TGAC / brassica

Brassica Information Portal
GNU General Public License v3.0
6 stars 4 forks source link

cultivar names_repositories #447

Open teatree1212 opened 8 years ago

teatree1212 commented 8 years ago

Here are several repositories where officially registered cultivar names are stored. As they are dynamic, maybe it would be possible to not just download the current objects that are brassica related, but check there for correct spelling whenever a new cultivar is submitted via the BIP?

to check the names of current or formerly available commercial varieties: · European Commission – Plant variety database · Community Plant Variety Office – Applications and Titles in Force · Community Plant Variety Office – CPVO Variety Finder · OECD List of Varieties eligible for seed certification: OECD List of Varieties eligible for seed certification - OECD · United States Department of Agriculture – Plant Variety Database: Agricultural Marketing Service - Agricultural Marketing Service - Home

I read somewhere that you already had a script for checking spelling in taxonomic names @nowakowski

Otherwise i found these, too: maybe they pr yours can be modified to be applied to cultivar names? tassel iplant

teatree1212 commented 7 years ago

Has a cultivar cross-checker against these cultivar name repositories been implemented?

Nuanda commented 7 years ago

No, for various reasons, I think. The most important one is that when BIP is going to use some online resource, the resource needs to provide some sort of API - an interactive web form is simply not enough. Otherwise, maybe, if a complete dump is done for a given resource, we can import that inside BIP and check locally (as we did with e.g. Gramene TO).

teatree1212 commented 7 years ago

I think a dump sounds like a good idea. Has the spelling-check against existing Varieties been implemented?

Nuanda commented 7 years ago

Yes, all species input are tested for existence in BIP - so there should be no more proliferation of typo-difference misspelling of variety names inside BIP.

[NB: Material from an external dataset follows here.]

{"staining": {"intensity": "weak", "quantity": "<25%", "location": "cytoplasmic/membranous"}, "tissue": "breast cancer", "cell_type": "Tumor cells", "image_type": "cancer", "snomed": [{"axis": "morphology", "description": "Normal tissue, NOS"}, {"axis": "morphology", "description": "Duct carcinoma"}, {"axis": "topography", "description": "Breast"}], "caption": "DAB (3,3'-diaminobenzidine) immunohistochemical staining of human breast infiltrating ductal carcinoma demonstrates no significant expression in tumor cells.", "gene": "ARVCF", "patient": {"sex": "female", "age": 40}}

teatree1212 commented 7 years ago

@Nuanda In the paper we write " Cultivar names are curated, and submissions are checked against a local dictionary of cultivars."

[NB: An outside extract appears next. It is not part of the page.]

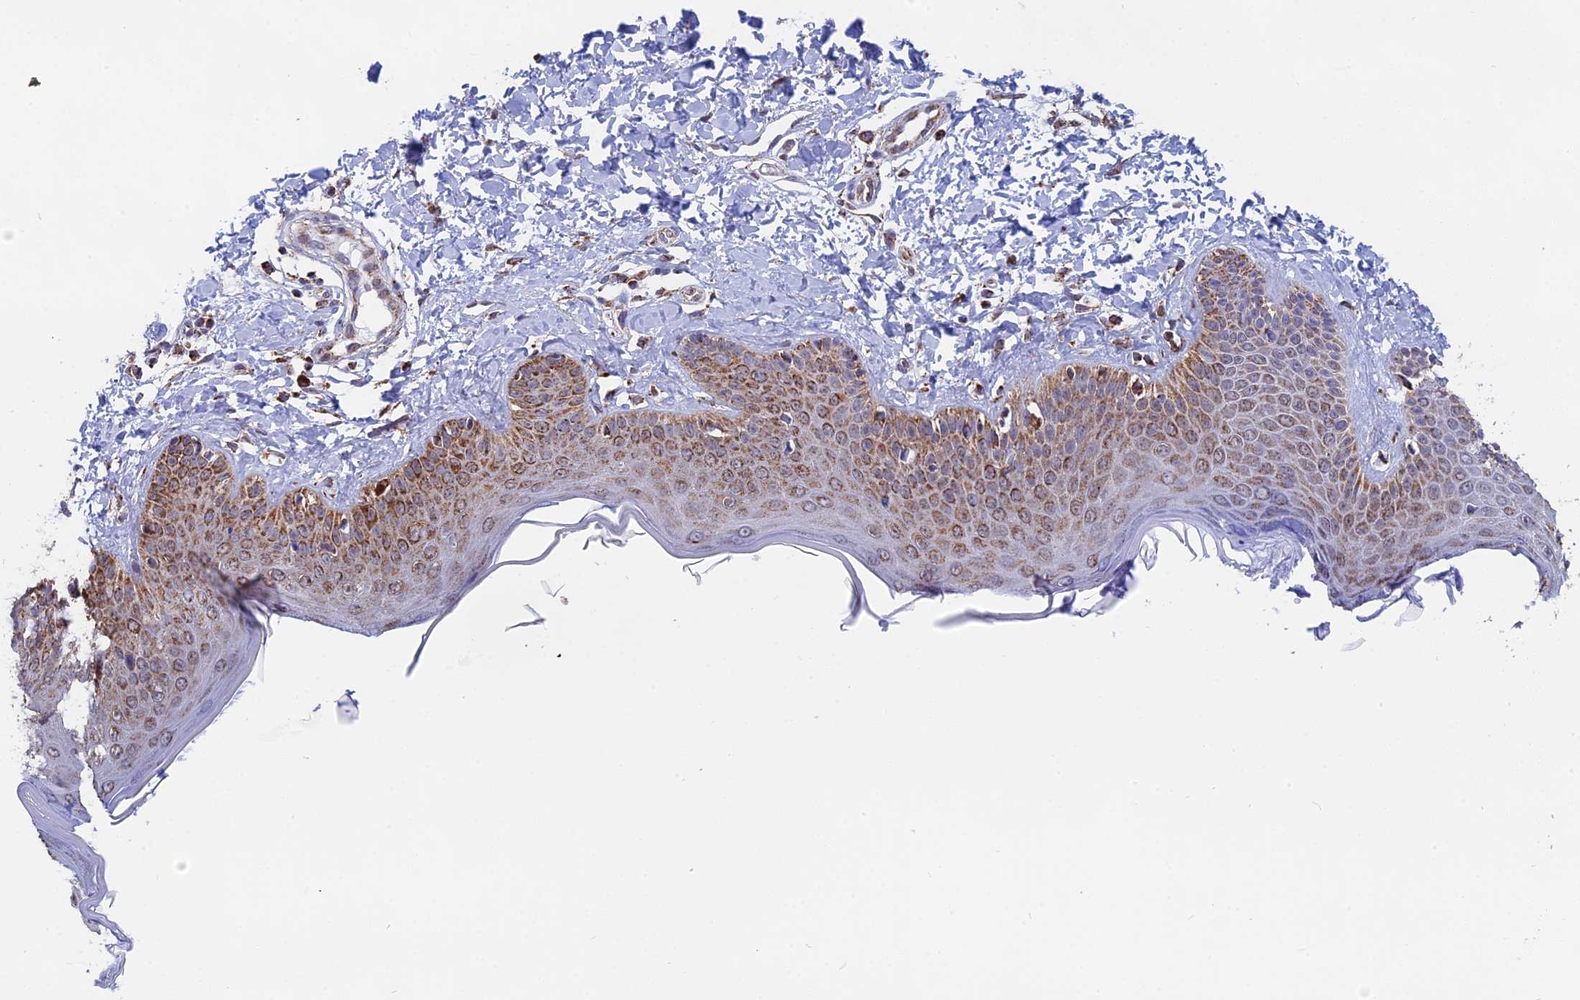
{"staining": {"intensity": "weak", "quantity": "25%-75%", "location": "cytoplasmic/membranous"}, "tissue": "skin", "cell_type": "Fibroblasts", "image_type": "normal", "snomed": [{"axis": "morphology", "description": "Normal tissue, NOS"}, {"axis": "topography", "description": "Skin"}], "caption": "This histopathology image displays unremarkable skin stained with immunohistochemistry to label a protein in brown. The cytoplasmic/membranous of fibroblasts show weak positivity for the protein. Nuclei are counter-stained blue.", "gene": "CDC16", "patient": {"sex": "male", "age": 52}}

is there such a dictionary-file that we could point to or should we rewrite this sentence saying something like:

"Cultivar names in the database are curated, and new submissions are checked against these cultivar names for spelling errors." ->maybe we have to say how that is done or which tool is used or point to the tool instead.

Or du you suggest an alternative?

Nuanda commented 7 years ago

The 'Species' input column is checked against the TaxonomyTerm table, and contents of that table is a merge of curated values from the CS model and the part of Gramene Taxonomy for Brassica, imported to BIP.